Jesse Hodgson is an illustrator and author from the United Kingdom who holds a degree in Illustration. Jesse published a beautifully rendered children’s book titled “Pongo” with Flying Eye Books and it has since gone on to gain much acclaim including an "Highly Commended" award from the Macmillan Children's Book Prize. Jesse is currently working as an illustrator while also dreaming up some of her own unique stories—most of which are inspired by nature and animals. She recently talked about her profession and her experiences as a published author.


Blasting News (BN): How did you decide that you wanted to both illustrate and author books and how did you hear about Nobrow?

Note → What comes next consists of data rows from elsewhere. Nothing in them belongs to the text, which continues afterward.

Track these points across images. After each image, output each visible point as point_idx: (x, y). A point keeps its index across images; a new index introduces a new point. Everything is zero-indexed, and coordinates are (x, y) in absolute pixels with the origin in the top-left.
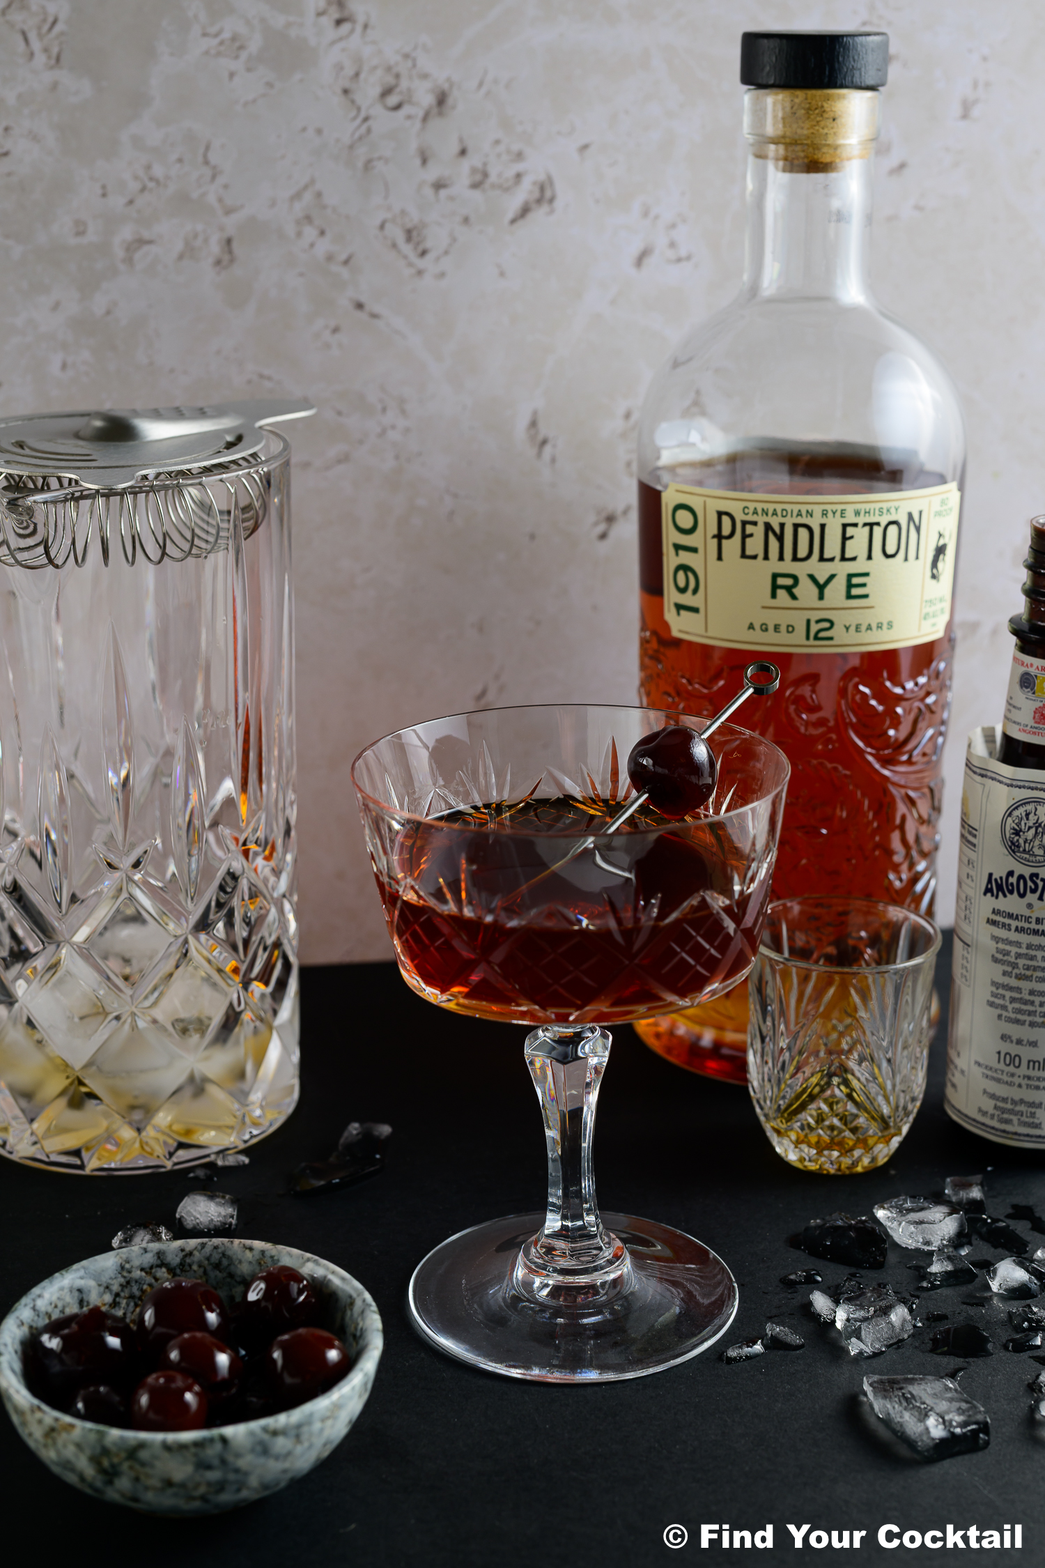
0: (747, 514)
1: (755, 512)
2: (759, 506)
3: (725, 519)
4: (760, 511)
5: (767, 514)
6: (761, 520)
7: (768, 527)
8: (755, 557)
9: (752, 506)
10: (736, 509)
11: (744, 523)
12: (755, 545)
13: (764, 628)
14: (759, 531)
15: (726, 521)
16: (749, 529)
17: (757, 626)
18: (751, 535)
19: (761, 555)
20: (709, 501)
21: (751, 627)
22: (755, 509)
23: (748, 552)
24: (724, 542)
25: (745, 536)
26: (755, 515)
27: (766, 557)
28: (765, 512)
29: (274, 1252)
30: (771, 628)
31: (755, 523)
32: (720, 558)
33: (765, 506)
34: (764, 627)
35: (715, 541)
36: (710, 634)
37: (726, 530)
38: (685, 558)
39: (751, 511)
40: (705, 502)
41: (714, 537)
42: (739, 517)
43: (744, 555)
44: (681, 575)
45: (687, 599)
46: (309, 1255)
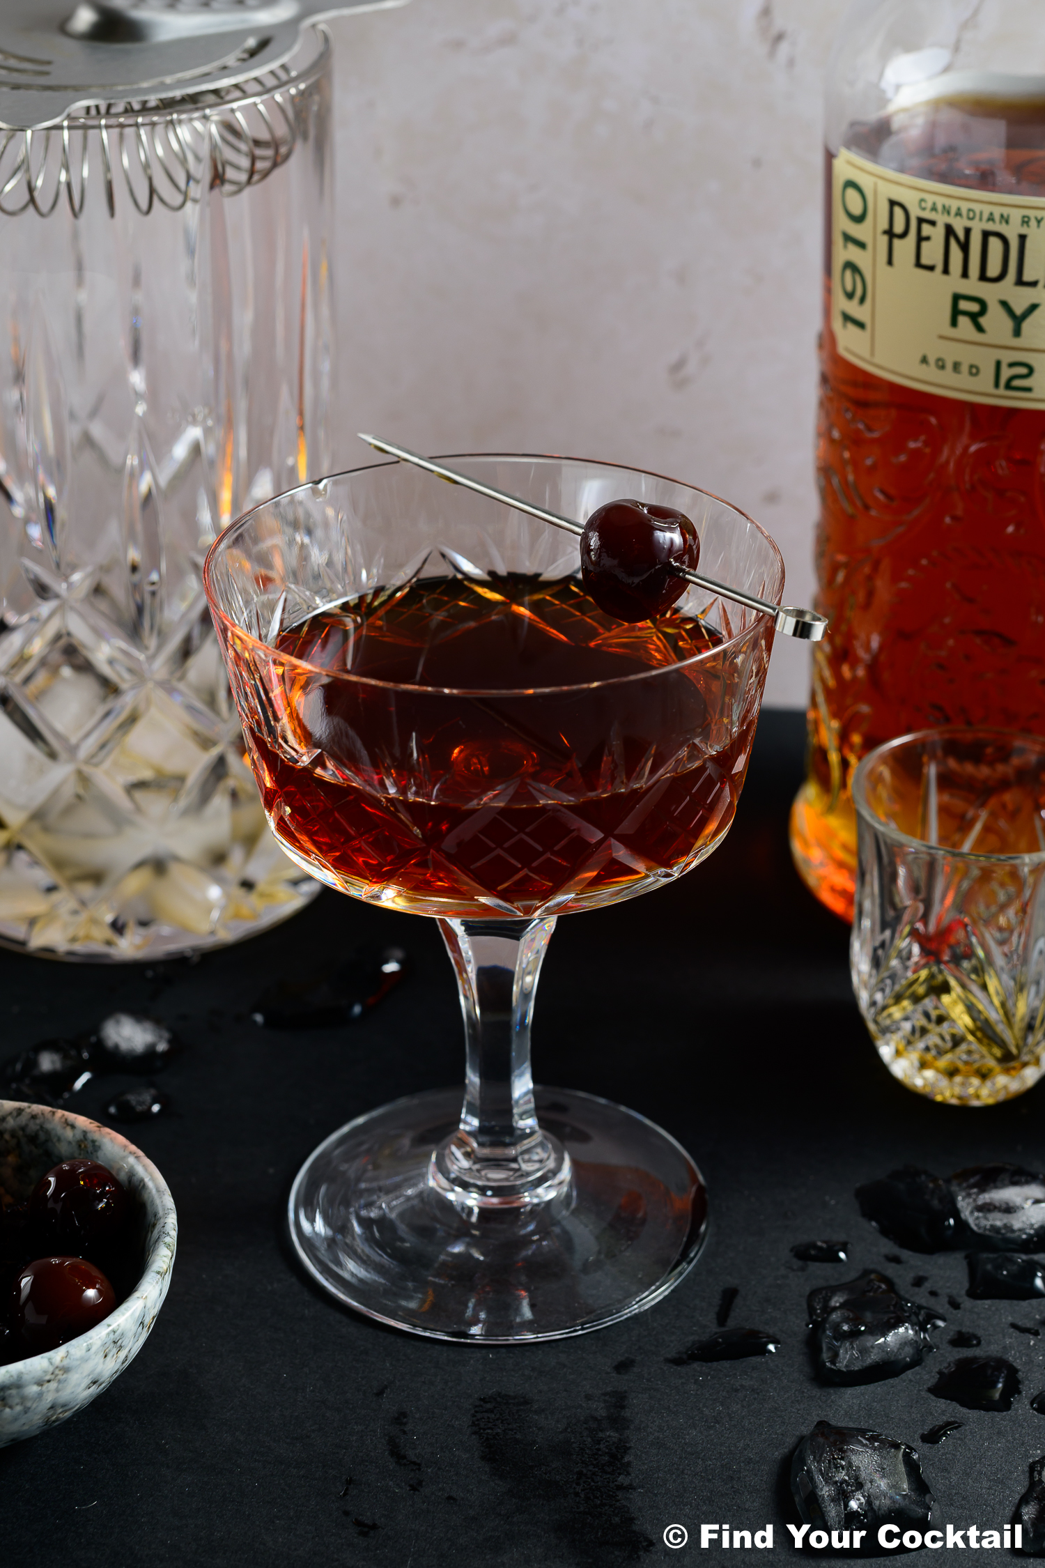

Jesse Hodgson (JH): I decided to pursue a career in writing and illustrating books after I had received the “Highly Commended” award by the Pan Macmillan Children’s Book Prize for Illustration, for “Pongo.” Receiving the award confirmed to me that a career in picture books was worth exploring further. I’ve always enjoyed creative writing and the two disciplines seem to compliment each other naturally. Robert Hunter and Jon Mcnaught were both teachers at UWE and they told me about Nobrow.

BN: Is "Pongo" your first book? It's a beautiful, gentle, and somewhat playful story.

What gave you the idea and why did you choose an orangutan as the main character?

JH: Yes, “Pongo” was my very first book! I was drawn to orangutans because of their unique character. When I saw them at the zoo, I discovered that they are so playful and childlike. While they have daft and silly habits they are also graceful and elegant creatures.

Orangutans are so similar to us. I had quite an emotional experience when one orangutan at Chester zoo came to watch me draw her. She had a baby with her and was looking at my drawing and then gazing straight into my eyes – I was in love! The Malaysian and Indonesian people call them ‘orang hutan,' meaning ‘people of the trees,' or ‘person of the forest,' and I think that captures “Pongo” perfectly.

BN: How long did the story take to finish and what was it like to hear that it had won high accolades in contests?

JH: It didn’t take me long to come up with the overall narrative structure for the story, but I did spend about a month getting the writing just right. I re-wrote each sentence many times so that it flowed well when you read it aloud. The illustrations took much longer to finish. I think it must have been about 9 months or more of drawing in total to complete all the illustrations! I was surprised and delighted when I heard that it had been selected for the Highly Commended Award. It was very rewarding and exciting.


BN: So far, what have you enjoyed most about working as an illustrator/author and what are your goals over the next ten years?

JH: I get a lot of my inspiration from nature and I love the moment when an animal or a landscape sparks an idea for a book. I particularly enjoy creating characters and narratives. In the future, I’d like to see myself continuing to write more of my own stories, and drawing even more than I am now!

BN: What's next for you and what advice can you give people who are striving to enter the writing/illustrating field?

JH: I’m currently working on a picture book with another author which is going to be beautiful and it is great fun to be collaborating with another writer. I’ve also got another story of my own to illustrate, and I am constantly jotting down new ideas for books that I can’t wait to share!

I’ve also been involved with a short film that is being shown later this year, about the life and death of the Armenian poet, Taniel Varoujan. It has been a different type of project for me both because it is in the different mediums of ink and film, and as it is about the Armenian Genocide that took place in Turkey in 1915. I’ve loved working with the director, Garo Berberian, and I’m particularly looking forward to seeing my drawings in a new form.

My advice for people entering the field is to keep going! It is challenging starting out in freelance work, especially if there’s a period where it seems like no projects are coming your way. I have found that it’s important to keep creating through such times, and to continue to show your ideas to as many people as you can – you never know which is going to be picked up, or when. I have found it encouraging to surround myself with people on a similar creative journey to me, where you can critique each other’s work and take inspiration from one another.